Show every line from the entries that follow which holds the word "uyghur".
----
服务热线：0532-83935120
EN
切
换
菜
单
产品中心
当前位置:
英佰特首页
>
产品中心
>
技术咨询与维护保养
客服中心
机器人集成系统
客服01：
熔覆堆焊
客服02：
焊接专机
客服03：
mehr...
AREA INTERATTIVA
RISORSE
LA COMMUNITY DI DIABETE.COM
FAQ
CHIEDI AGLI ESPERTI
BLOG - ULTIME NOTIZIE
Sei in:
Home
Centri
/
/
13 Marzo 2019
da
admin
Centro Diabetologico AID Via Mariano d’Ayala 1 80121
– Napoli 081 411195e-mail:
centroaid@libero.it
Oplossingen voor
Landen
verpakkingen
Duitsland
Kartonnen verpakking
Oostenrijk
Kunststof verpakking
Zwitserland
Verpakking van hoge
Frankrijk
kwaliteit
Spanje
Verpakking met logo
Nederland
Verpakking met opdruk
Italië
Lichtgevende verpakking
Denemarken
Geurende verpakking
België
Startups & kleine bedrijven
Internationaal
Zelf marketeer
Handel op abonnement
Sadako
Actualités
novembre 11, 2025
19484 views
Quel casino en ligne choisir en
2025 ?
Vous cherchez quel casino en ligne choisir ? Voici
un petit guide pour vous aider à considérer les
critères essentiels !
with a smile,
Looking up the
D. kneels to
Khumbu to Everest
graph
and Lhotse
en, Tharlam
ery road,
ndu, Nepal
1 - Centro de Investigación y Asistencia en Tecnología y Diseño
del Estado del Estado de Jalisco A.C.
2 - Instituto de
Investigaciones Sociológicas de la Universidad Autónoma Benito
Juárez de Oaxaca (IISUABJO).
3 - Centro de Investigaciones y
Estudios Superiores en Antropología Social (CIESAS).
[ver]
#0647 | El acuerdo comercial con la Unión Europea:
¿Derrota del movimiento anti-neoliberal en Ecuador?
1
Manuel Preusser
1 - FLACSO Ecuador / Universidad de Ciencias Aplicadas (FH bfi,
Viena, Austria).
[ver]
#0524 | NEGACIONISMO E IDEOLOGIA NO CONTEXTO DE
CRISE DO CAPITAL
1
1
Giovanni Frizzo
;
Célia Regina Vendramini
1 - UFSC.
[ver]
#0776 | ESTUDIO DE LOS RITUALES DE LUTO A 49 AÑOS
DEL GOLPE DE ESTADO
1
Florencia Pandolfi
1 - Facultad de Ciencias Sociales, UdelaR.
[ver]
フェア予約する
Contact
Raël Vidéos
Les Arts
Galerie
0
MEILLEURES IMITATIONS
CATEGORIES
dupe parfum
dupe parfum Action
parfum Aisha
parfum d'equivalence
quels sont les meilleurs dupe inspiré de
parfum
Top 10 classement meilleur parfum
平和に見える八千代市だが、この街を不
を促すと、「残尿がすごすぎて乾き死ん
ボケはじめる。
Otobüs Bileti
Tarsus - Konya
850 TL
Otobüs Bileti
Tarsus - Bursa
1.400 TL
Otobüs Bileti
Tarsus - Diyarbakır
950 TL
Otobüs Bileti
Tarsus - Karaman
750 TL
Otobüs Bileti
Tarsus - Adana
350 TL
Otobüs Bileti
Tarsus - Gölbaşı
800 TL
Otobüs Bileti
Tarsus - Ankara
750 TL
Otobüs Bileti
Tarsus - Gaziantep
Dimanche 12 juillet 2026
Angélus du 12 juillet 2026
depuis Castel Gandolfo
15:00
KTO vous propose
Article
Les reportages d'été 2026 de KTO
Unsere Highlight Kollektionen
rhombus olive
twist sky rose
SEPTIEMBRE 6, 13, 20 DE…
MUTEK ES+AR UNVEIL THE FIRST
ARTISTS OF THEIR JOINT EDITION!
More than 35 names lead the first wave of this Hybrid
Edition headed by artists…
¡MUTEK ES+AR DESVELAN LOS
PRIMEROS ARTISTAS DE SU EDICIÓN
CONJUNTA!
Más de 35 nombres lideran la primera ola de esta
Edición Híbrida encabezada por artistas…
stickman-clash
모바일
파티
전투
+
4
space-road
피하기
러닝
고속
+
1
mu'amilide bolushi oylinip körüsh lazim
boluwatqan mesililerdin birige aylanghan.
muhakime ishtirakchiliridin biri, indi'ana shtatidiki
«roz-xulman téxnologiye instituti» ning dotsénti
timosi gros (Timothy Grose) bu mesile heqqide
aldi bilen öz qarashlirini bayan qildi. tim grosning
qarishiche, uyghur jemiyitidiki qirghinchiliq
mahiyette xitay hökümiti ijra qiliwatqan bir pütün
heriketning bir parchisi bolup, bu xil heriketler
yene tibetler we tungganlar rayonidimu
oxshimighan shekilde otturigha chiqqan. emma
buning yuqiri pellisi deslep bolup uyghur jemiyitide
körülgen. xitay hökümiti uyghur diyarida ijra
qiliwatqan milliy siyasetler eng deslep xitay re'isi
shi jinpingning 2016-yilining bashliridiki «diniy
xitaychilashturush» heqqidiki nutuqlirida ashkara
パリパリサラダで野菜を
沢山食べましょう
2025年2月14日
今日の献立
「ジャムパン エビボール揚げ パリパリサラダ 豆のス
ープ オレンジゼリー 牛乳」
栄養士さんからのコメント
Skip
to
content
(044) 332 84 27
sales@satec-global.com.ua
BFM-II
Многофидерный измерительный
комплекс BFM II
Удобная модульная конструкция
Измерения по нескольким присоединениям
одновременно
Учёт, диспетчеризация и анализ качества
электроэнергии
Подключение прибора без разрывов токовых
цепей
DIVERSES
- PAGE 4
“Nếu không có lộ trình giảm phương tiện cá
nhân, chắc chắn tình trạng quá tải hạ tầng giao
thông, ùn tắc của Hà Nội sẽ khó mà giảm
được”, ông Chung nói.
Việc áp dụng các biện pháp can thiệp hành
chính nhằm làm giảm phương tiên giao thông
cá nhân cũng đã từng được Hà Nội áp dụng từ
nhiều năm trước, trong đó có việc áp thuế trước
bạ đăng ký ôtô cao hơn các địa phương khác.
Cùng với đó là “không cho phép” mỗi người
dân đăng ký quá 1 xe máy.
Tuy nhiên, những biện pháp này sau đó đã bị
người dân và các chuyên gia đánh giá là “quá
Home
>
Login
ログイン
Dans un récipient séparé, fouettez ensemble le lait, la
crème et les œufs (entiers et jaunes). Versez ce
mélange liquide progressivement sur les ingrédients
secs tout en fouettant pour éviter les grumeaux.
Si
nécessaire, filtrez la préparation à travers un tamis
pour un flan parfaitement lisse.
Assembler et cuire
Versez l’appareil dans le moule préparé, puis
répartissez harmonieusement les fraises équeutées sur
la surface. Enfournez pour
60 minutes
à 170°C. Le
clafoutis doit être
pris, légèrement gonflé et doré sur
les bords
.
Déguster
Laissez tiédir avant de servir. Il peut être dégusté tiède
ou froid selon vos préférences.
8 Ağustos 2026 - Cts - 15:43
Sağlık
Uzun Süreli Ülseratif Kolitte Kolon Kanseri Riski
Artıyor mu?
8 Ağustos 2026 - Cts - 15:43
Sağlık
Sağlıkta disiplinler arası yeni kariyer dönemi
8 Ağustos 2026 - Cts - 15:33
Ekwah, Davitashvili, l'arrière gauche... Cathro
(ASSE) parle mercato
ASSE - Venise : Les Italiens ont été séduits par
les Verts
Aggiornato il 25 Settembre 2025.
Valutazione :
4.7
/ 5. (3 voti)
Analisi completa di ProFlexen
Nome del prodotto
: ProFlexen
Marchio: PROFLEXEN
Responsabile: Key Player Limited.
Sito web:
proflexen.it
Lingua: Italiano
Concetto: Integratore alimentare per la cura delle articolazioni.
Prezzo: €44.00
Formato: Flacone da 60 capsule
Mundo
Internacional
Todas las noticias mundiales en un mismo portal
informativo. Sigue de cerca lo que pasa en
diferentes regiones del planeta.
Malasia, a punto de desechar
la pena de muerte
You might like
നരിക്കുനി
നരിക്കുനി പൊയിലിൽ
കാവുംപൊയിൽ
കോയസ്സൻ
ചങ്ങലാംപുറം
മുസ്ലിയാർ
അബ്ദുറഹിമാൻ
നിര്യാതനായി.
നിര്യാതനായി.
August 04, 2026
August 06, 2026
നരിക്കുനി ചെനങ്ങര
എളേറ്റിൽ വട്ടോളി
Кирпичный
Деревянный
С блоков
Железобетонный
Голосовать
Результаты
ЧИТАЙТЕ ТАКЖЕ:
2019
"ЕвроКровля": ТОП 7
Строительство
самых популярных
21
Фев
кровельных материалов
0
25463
----
- Answer box -
qarishiche, uyghur jemiyitidiki qirghinchiliq
buning yuqiri pellisi deslep bolup uyghur jemiyitide
körülgen. xitay hökümiti uyghur diyarida ijra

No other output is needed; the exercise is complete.